2.3 B-trees

2.3 B-trees#

In a BST, a node has one value and two children. Choosing to go left or right in a balanced BST splits the search space roughly in half. In a B-tree, a node can hold up to k-1 values and k children, where k is some large number, perhaps 1,024. Such a tree has a very large branching factor! This is what makes it wide and short, massively reducing the length of the search path and therefore the number of nodes that have to go through the very slow process of being brought into memory.

Here is how a B-tree node looks compared to a familiar BST node:

This is an outline of an entire B-tree:

Note that although each pointer to a child node must be stored in its parent node, we are no longer showing the slots where these pointers would go. This is just to be more concise.

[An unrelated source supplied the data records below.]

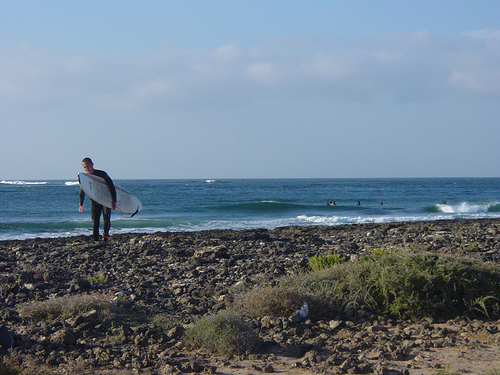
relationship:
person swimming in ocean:
[354, 200, 361, 207] [1, 177, 500, 244]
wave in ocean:
[433, 202, 489, 215] [1, 177, 500, 244]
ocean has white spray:
[1, 177, 500, 244] [435, 201, 489, 217]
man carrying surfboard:
[75, 151, 119, 240] [75, 170, 144, 214]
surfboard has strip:
[75, 170, 144, 214] [79, 171, 137, 195]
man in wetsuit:
[75, 151, 119, 240] [76, 170, 117, 239]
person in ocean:
[354, 200, 361, 207] [1, 177, 500, 244]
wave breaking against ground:
[433, 202, 489, 215] [1, 217, 498, 375]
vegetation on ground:
[235, 248, 500, 317] [1, 217, 498, 375]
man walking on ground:
[75, 151, 119, 240] [1, 217, 498, 375]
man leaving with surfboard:
[75, 151, 119, 240] [75, 170, 144, 214]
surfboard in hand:
[75, 170, 144, 214] [110, 199, 118, 209]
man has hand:
[75, 151, 119, 240] [110, 199, 118, 209]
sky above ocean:
[1, 2, 499, 181] [1, 177, 500, 244]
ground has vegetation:
[1, 217, 498, 375] [235, 248, 500, 317]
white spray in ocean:
[435, 201, 489, 217] [1, 177, 500, 244]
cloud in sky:
[285, 33, 499, 119] [1, 2, 499, 181]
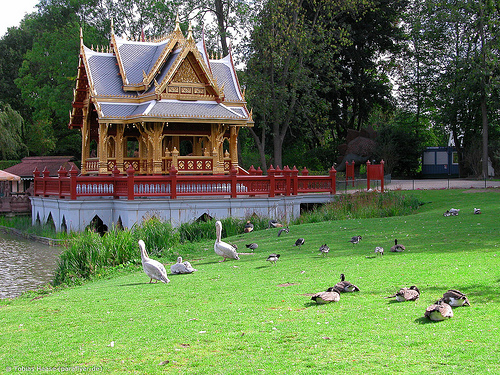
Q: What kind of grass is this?
A: This is dark green grass.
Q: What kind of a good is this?
A: This is a Canadian goose.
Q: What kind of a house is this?
A: This is a mobile home.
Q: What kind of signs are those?
A: Those are red signs.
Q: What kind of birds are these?
A: These are white birds.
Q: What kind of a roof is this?
A: This is a gray roof.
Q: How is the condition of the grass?
A: Lush and neatly trimmed.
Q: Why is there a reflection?
A: Light on water surface.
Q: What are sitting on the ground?
A: Birds.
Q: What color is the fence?
A: Red.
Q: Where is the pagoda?
A: Behind the fence.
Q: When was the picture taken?
A: Day time.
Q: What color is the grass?
A: Green.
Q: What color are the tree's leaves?
A: Green.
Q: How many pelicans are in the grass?
A: Three.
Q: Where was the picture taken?
A: At a park.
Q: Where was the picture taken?
A: In china.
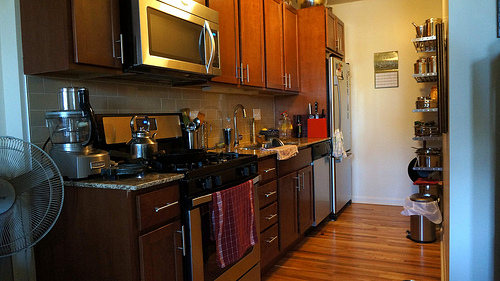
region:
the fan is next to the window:
[4, 135, 66, 268]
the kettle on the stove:
[129, 113, 158, 155]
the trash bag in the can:
[404, 199, 444, 225]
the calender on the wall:
[371, 52, 398, 89]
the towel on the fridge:
[333, 127, 345, 162]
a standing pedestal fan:
[0, 135, 64, 260]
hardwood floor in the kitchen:
[266, 200, 440, 279]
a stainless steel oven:
[94, 110, 261, 280]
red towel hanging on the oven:
[211, 177, 258, 265]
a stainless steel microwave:
[132, 0, 222, 80]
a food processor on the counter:
[45, 85, 112, 180]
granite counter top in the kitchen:
[63, 135, 332, 186]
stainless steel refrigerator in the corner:
[327, 58, 357, 218]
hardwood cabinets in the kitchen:
[20, 0, 345, 278]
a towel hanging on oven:
[199, 178, 268, 252]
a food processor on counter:
[40, 87, 115, 175]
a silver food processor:
[49, 88, 104, 191]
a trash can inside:
[400, 188, 460, 269]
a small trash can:
[394, 194, 441, 241]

Because a B-tree node could have 1,024 children, it’s not practical to fully draw even a 2-level tree. Here we just show the path from root to leftmost child down the left side of the tree, plus the rightmost leaf. There would be many many more nodes if we drew this 3-level tree in full.

Notice that some values repeat in this example B-tree. For example, 980 appears in level two and then again in level three. Throughout this chapter, we are discussing a kind of B-tree that ensures every value occurs in a leaf node. In addition, some values will occur in nodes higher up to help direct us to the leaf node containing the value we are searching for. (This is technically called a B+ tree).

How do we choose k?#

k is chosen so that the size of a node is the size of a block, or as close to that as we can get. This ensures that when we retrieve a block from secondary storage, it contains related data that is going to be useful.

The huge speed-up offered by a B-tree#

A BST node lets us choose to go left or right to continue our search for a desired value. But a B-tree node lets us choose between k different child nodes, each corresponding to a range of values. This means that we divide the search space by roughly k each time we go down a level in the tree, rather than by just 2 as in a BST.

Suppose k is 1,024. A huge branching factor like this means the tree is wide and short. For example, and using very round numbers:

Level 1 has 1 node and approximately 1,000 values
Level 2 has 1,000 nodes and approximately 1,000,000 values
Level 3 has 1,000,000 nodes and approximately 1,000,000,000 values

Having a short tree means the search path is short. This is really important, since, as we learned, each node on the search path must be brought into memory to look at it, and bringing a node (a block) into memory is slow.

B-tree search is fast!

The leaves are different#

We’ve seen nodes with k-1 values and k child pointers. But of course a leaf doesn’t need child pointers. Instead, it stores k pointers that each go directly to the row of data for a given key.

Each pointer in the B-tree is a file pointer, that is, an integer describing the number of bytes from the start of a file where an item is located.

So where is the data?#

The B-tree nodes only store keys. When we search for and find a particular key in a B-tree, we end up at a leaf that stores that key plus a direct file pointer to the row of the table for that key.

The data itself is in a separate structure. One way it can be organized is as a linked list. (Of course the linked list is also in secondary storage, and each pointer from node to node is a file pointer). Each node of the linked list holds as many rows of the table as will fit into a block. It might look like this (but of course with much much more data in it):

The full picture: B-tree index plus data#

Now we have all the pieces and are ready to see the full picture of how a SQL table can be stored:

The black nodes form the index. It has a high branching factor, which makes the tree very short. This supports very fast search for any particular key. Every key appears in one leaf node (and possibly in some internal nodes too, helping direct us to the correct child node). Once we find the desired value in a leaf, we find with it a direct pointer to the row for that key value.